请尝试下一种方法,对于更大的范围应该足够快。它使用脚本 Dictionary
来查找重复项,并根据创建的范围(使用 SpecialCells(xlCellTypeConstants)
)在使用范围之外的列中放置一个标记,该范围将在最后立即复制:
Sub Find_changes()
Dim Reader As Worksheet, LastRow As Long, Writer As Worksheet, rngCopy As Range
Dim arrID, arrType, arrMark, i As Long, maxCol As Long, maxRow As Long, dict As Object
Set Reader = ThisWorkbook.Worksheets(2)
Set Writer = ThisWorkbook.Worksheets(3)
LastRow = Writer.Range("B" & Writer.rows.count).End(xlUp).Row + 1
maxRow = Reader.Range("B" & Reader.rows.count).End(xlUp).Row
maxCol = Reader.UsedRange.Columns.count + 20
arrID = Reader.Range("B1:B" & maxRow).value 'plase the range in an array for faster iteration
arrType = Reader.Range("J1:J" & maxRow).value 'plase the range in an array for faster iteration
ReDim arrMark(1 To maxRow, 1 To 1)
Set dict = CreateObject("Scripting.Dictionary")
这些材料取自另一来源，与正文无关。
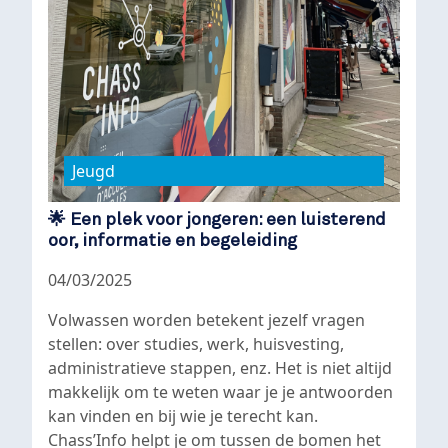
Jeugd
🌟 Een plek voor jongeren: een luisterend
oor, informatie en begeleiding
04/03/2025
Volwassen worden betekent jezelf vragen
stellen: over studies, werk, huisvesting,
administratieve stappen, enz. Het is niet altijd
makkelijk om te weten waar je je antwoorden
kan vinden en bij wie je terecht kan.
Chass’Info helpt je om tussen de bomen het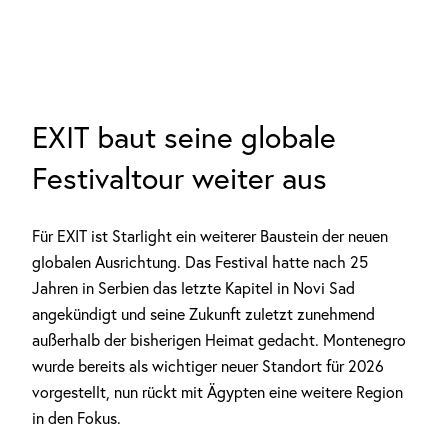
EXIT baut seine globale
Festivaltour weiter aus
Für EXIT ist Starlight ein weiterer Baustein der neuen
globalen Ausrichtung. Das Festival hatte nach 25
Jahren in Serbien das letzte Kapitel in Novi Sad
angekündigt und seine Zukunft zuletzt zunehmend
außerhalb der bisherigen Heimat gedacht. Montenegro
wurde bereits als wichtiger neuer Standort für 2026
vorgestellt, nun rückt mit Ägypten eine weitere Region
in den Fokus.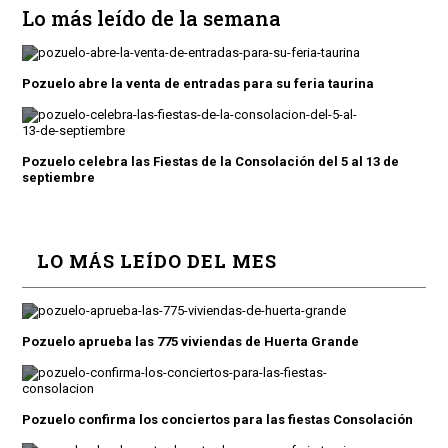
Lo más leído de la semana
Pozuelo abre la venta de entradas para su feria taurina
Pozuelo celebra las Fiestas de la Consolación del 5 al 13 de
septiembre
LO MÁS LEÍDO DEL MES
Pozuelo aprueba las 775 viviendas de Huerta Grande
Pozuelo confirma los conciertos para las fiestas Consolación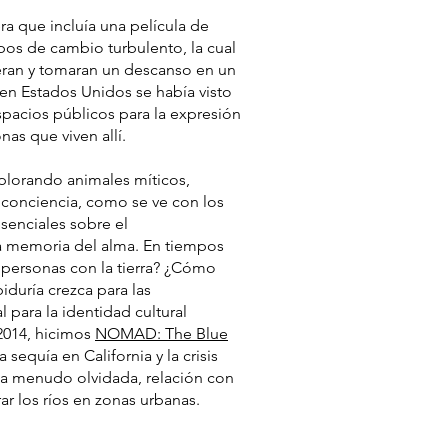
ra que incluía una película de
os de cambio turbulento, la cual
ieran y tomaran un descanso en un
en Estados Unidos se había visto
pacios públicos para la expresión
as que viven allí.
xplorando animales míticos,
 conciencia, como se ve con los
enciales sobre el
 la memoria del alma. En tiempos
s personas con la tierra? ¿Cómo
iduría crezca para las
para la identidad cultural
 2014, hicimos
NOMAD: The Blue
sequía en California y la crisis
 y a menudo olvidada, relación con
r los ríos en zonas urbanas.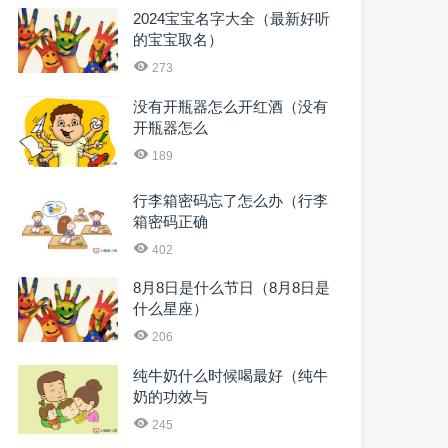
2024宝宝名字大全（最新好听
的宝宝取名）
273
没有开瓶器怎么开红酒（没有
开瓶器怎么
189
行李箱密码忘了怎么办（行李
箱密码正确
402
8月8日是什么节日（8月8日是
什么星座）
206
纯牛奶什么时候喝最好（纯牛
奶的功效与
245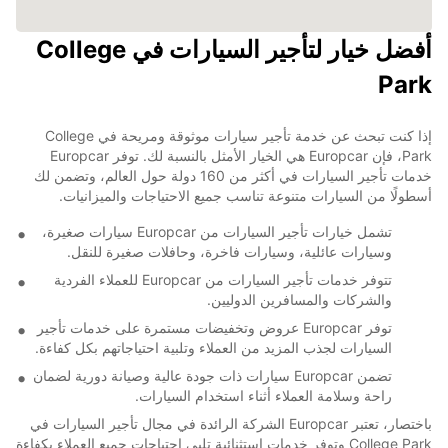
أفضل خيار لتأجير السيارات في College
Park
إذا كنت تبحث عن خدمة تأجير سيارات موثوقة ومريحة في College
Park، فإن Europcar هي الخيار الأمثل بالنسبة لك. توفر Europcar
خدمات تأجير السيارات في أكثر من 160 دولة حول العالم، وتضمن لك
أسطولًا من السيارات متنوعة تناسب جميع الاحتياجات والميزانيات.
تشمل خيارات تأجير السيارات من Europcar سيارات صغيرة،
وسيارات عائلية، وسيارات فاخرة، وحافلات صغيرة للنقل.
تتوفر خدمات تأجير السيارات من Europcar للعملاء الفردية
والشركات والمسافرين الدوليين.
توفر Europcar عروض وتخفيضات مستمرة على خدمات تأجير
السيارات لجذب المزيد من العملاء وتلبية احتياجاتهم بكل كفاءة.
تضمن Europcar سيارات ذات جودة عالية وصيانة دورية لضمان
راحة وسلامة العملاء أثناء استخدام السيارات.
باختصار، تعتبر Europcar الشركة الرائدة في مجال تأجير السيارات في
College Park وتوفر خدمات استثنائية تلبي احتياجات جميع العملاء بكفاءة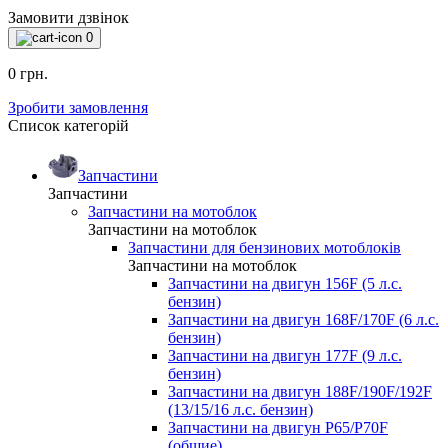
Замовити дзвінок
0
0 грн.
Зробити замовлення
Список категорій
Запчастини
Запчастини
Запчастини на мотоблок
Запчастини на мотоблок
Запчастини для бензинових мотоблоків
Запчастини на мотоблок
Запчастини на двигун 156F (5 л.с.
бензин)
Запчастини на двигун 168F/170F (6 л.с.
бензин)
Запчастини на двигун 177F (9 л.с.
бензин)
Запчастини на двигун 188F/190F/192F
(13/15/16 л.с. бензин)
Запчастини на двигун P65/P70F
(общие)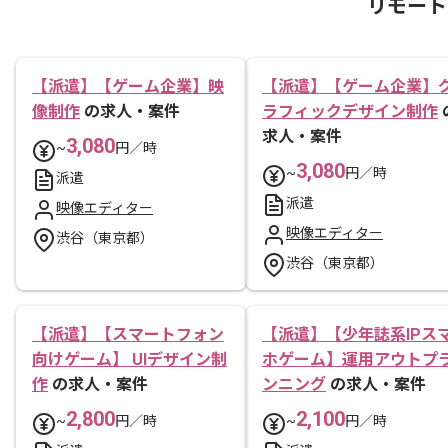
リモート
【派遣】【ゲーム企業】映
【派遣】【ゲーム企業】
像制作
の求人・案件
ラフィックデザイン制作
求人・案件
3,080
~
円／時
3,080
~
円／時
派遣
派遣
映像エディター
映像エディター
渋谷（東京都）
渋谷（東京都）
【派遣】【スマートフォン
【派遣】【少年誌系IPス
向けゲーム】 UIデザイン制
ホゲーム】運用アウトプ
作
の求人・案件
ンニング
の求人・案件
2,800
2,100
~
円／時
~
円／時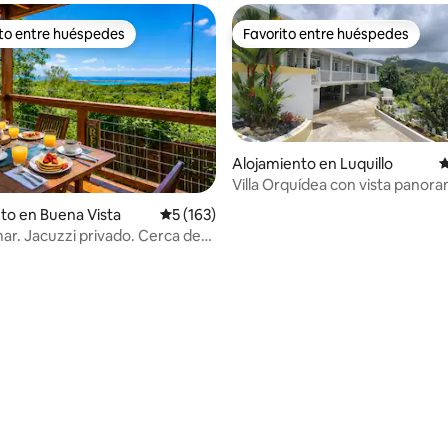
ito entre huéspedes
Favorito entre huéspedes
 entre huéspedes preferido
Favorito entre huéspedes
Alojamiento en Luquillo
C
Villa Orquídea con vista panoram
Yunque
to en Buena Vista
Calificación promedio: 5 de 5, 163 reseñas
5 (163)
mar. Jacuzzi privado. Cerca de
l Mar
4.98 de 5, 154 reseñas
'Place the duplicates in a dictionary and mark their rows:
For i = 1 To maxRow
If Not dict.Exists(arrID(i, 1)) Then
dict.Add arrID(i, 1), Array(arrType(i, 1), i)
Else
If dict(arrID(i, 1))(0) <> arrType(i, 1) Then
arrMark(i, 1) = "Copy" 'write "Copy" in arrMark
arrMark(dict(arrID(i, 1))(1), 1) = "Copy" 'write "Copy" in arrMark
End If
End If
Next
'drop the marker array after the last column:
Reader.cells(1, maxCol).Resize(UBound(arrMark), 1).value = arrMark
'Extract the range to be copied (at once)
On Error Resume Next
Set rngCopy = Reader.Range(Reader.cells(1, maxCol), Reader.cells(maxRow, maxCol)).SpecialCells(xlCellTypeConstants)
On Error GoTo 0
If Not rngCopy Is Nothing Then
rngCopy.ClearContents
rngCopy.EntireRow.Copy Writer.Range("A" & LastRow)
End If
MsgBox "Ready..."
End Sub
我试着评论代码行,但如果有什么地方不够清楚,请不要犹豫,要求澄清。